-- Passage follows --

Though we all anticipated I would give birth on my hands and knees (as I had taken that position for nearly every contraction over the course of 10 hours), it was suddenly the last position I wanted to take at that moment. Instead, I asked for a birthing stool.
Moments later, I was seated on the stool, Jordan was squatting in front of me, and Ruby had crowned. I looked up and saw my mom standing behind the midwives, a smile of excitement on her face. It was exactly what I needed to see. One more contraction, and her head emerged. Another and she was born, received by her father.
Suddenly, there were hands reaching for Ruby. I heard someone say that the cord was around her neck. "Nobody touch the baby!" Misty took hold of my tiny little girl and deftly unwrapped the cord, snaked three times around Ruby's neck, before suctioning blood from her airways. It only took a moment, and, in reflecting on it with Jordan, it was a moment in which neither of us were afraid. We trusted our birth team completely.
It was 6:27 AM when Ruby Day came into the world. By 6:29, Ruby was in my arms. It was a strange, heart-rending encounter. She was so familiar. It seemed as though I had always known her, always known her precious face.
Tuesday, April 14. It was a day of pure magic. We spent the morning laying on the bed, Ruby on my chest, marveling over each sound, each movement she made. In the first hours, I was given the space to bond with my daughter. No one took her away to be weighed or measured or cleaned. She stayed with me as our vitals were taken and examinations were done. It wasn't until we were ready that Misty and Kai took her to the other side of the bed to record her height and weight and APGAR results. Ruby was never taken out of the room.

-- Passage concluded --
-- Source material follows --

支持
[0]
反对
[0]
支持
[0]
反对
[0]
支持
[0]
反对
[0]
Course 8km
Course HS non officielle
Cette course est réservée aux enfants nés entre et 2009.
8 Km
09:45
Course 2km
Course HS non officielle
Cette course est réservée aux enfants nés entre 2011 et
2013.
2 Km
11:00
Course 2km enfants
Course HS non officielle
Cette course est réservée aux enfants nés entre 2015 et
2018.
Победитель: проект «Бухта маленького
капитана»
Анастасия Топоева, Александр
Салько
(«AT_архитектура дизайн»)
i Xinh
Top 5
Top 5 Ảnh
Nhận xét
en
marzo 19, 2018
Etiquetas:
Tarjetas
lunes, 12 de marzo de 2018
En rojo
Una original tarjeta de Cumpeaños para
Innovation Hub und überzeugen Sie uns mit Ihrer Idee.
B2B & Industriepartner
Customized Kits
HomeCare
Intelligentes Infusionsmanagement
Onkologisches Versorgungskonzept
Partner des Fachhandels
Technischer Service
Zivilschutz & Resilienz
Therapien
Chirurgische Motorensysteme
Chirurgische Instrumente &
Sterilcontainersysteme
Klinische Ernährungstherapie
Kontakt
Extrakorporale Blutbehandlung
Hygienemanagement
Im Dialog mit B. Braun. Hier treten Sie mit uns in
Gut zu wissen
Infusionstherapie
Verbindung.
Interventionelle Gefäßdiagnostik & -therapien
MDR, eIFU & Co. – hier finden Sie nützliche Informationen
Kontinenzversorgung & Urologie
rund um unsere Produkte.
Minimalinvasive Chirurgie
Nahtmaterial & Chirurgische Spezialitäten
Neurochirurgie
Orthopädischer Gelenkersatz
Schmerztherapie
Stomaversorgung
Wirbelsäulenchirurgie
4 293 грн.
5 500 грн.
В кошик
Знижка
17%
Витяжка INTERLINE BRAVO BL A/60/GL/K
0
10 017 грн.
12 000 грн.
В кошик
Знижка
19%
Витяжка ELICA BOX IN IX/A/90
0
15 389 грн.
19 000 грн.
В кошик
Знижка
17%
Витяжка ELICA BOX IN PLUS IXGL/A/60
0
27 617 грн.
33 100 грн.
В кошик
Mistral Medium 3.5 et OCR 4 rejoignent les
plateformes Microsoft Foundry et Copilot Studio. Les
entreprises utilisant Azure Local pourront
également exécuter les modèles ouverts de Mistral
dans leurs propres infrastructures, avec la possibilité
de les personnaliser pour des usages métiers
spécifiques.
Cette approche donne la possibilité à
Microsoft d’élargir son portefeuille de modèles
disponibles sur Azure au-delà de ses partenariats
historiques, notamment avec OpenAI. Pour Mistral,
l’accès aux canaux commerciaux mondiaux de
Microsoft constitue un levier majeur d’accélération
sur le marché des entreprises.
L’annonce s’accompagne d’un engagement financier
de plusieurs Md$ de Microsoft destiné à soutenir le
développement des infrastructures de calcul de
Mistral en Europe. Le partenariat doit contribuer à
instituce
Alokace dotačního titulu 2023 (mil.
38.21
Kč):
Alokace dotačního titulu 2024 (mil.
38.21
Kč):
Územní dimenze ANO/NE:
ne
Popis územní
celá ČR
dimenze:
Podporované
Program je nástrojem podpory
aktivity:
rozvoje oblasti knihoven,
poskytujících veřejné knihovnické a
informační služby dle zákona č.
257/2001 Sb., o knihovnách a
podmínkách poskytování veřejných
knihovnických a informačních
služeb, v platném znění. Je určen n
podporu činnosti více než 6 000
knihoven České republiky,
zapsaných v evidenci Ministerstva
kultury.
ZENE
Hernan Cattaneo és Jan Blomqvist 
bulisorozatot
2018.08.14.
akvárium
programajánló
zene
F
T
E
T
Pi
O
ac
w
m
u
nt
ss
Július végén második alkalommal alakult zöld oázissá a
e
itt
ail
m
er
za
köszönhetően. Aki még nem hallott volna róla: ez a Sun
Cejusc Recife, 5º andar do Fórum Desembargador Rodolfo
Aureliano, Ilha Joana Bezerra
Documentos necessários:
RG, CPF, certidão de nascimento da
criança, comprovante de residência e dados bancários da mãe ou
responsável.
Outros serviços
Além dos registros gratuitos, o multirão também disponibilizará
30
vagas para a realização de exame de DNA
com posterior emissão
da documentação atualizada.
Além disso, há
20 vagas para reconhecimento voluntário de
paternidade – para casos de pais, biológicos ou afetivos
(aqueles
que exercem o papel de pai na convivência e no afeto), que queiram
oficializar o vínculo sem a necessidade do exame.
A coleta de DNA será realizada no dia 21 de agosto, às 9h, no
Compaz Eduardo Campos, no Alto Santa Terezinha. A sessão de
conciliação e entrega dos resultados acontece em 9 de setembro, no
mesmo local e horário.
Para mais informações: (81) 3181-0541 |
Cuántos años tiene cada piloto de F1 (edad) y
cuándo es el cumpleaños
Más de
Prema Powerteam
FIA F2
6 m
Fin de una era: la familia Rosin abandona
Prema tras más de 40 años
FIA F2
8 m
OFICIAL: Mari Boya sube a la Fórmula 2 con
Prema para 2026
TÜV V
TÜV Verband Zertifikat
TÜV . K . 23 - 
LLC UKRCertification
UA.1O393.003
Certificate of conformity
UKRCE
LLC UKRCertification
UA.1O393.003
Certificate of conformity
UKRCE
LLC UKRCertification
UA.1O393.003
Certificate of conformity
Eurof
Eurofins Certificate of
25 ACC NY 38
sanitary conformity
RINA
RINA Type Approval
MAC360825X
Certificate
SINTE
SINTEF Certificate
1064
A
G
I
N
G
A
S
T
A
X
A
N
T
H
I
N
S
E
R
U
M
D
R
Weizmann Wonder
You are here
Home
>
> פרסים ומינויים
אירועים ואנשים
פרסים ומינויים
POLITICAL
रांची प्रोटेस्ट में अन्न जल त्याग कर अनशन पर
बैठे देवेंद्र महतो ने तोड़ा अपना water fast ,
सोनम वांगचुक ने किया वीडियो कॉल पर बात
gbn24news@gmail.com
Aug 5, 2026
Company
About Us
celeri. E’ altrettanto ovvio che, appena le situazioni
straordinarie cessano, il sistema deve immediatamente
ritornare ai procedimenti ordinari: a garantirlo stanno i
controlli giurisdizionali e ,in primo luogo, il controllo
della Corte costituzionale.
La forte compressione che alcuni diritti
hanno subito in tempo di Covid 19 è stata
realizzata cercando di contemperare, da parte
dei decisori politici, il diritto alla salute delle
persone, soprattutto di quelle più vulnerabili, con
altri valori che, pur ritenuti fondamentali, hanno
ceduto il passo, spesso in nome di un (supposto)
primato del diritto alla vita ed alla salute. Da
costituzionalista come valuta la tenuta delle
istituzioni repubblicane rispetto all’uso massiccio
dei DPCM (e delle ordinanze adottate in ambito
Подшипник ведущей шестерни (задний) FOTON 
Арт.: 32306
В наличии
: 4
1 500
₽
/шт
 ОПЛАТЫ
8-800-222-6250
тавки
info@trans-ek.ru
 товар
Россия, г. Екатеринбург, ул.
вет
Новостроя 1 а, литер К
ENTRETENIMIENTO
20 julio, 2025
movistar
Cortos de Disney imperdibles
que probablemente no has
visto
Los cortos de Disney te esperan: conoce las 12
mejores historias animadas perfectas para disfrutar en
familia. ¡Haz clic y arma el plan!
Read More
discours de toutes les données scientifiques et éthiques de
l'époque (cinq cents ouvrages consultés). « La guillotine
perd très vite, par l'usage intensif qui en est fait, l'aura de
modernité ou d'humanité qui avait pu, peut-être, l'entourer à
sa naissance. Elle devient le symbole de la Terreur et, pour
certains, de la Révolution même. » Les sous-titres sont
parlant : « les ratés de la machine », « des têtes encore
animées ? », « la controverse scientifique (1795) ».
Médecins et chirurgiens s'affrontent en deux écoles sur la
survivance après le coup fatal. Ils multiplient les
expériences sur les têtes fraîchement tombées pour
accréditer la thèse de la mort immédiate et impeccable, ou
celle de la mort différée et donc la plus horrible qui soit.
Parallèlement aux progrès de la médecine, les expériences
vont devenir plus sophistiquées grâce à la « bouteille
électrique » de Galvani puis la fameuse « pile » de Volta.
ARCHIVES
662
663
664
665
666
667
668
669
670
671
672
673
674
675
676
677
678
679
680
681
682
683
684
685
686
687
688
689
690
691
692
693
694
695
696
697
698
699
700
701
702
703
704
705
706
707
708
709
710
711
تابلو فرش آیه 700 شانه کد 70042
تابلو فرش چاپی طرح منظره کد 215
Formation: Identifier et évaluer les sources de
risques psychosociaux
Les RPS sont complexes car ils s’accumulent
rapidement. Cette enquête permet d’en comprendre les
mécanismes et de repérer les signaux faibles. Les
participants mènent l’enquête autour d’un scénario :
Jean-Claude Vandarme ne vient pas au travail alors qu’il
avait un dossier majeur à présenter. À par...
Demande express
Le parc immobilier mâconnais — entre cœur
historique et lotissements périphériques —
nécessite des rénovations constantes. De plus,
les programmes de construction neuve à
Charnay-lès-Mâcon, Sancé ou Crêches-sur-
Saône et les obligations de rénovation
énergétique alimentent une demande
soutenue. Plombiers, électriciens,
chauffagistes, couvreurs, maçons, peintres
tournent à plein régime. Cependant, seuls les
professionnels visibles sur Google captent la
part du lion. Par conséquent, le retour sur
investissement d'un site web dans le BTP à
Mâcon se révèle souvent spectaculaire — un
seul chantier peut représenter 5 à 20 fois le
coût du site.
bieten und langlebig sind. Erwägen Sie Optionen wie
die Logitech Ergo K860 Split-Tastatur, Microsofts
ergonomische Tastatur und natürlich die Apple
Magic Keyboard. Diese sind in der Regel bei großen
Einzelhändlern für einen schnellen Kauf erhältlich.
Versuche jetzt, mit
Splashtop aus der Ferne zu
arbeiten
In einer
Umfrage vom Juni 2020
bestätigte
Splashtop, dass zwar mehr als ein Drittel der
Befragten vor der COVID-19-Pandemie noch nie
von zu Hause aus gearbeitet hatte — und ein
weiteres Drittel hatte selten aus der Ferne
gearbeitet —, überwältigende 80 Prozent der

-- Source material concluded --

__What to produce__
Write out the birth story word for word, between "Though we all" and "a birthing stool.", inclusive. The records were taken from a different source than the birth story.

__Solved exercise__
Though we all anticipated I would give birth on my hands and knees (as I had taken that position for nearly every contraction over the course of 10 hours), it was suddenly the last position I wanted to take at that moment. Instead, I asked for a birthing stool.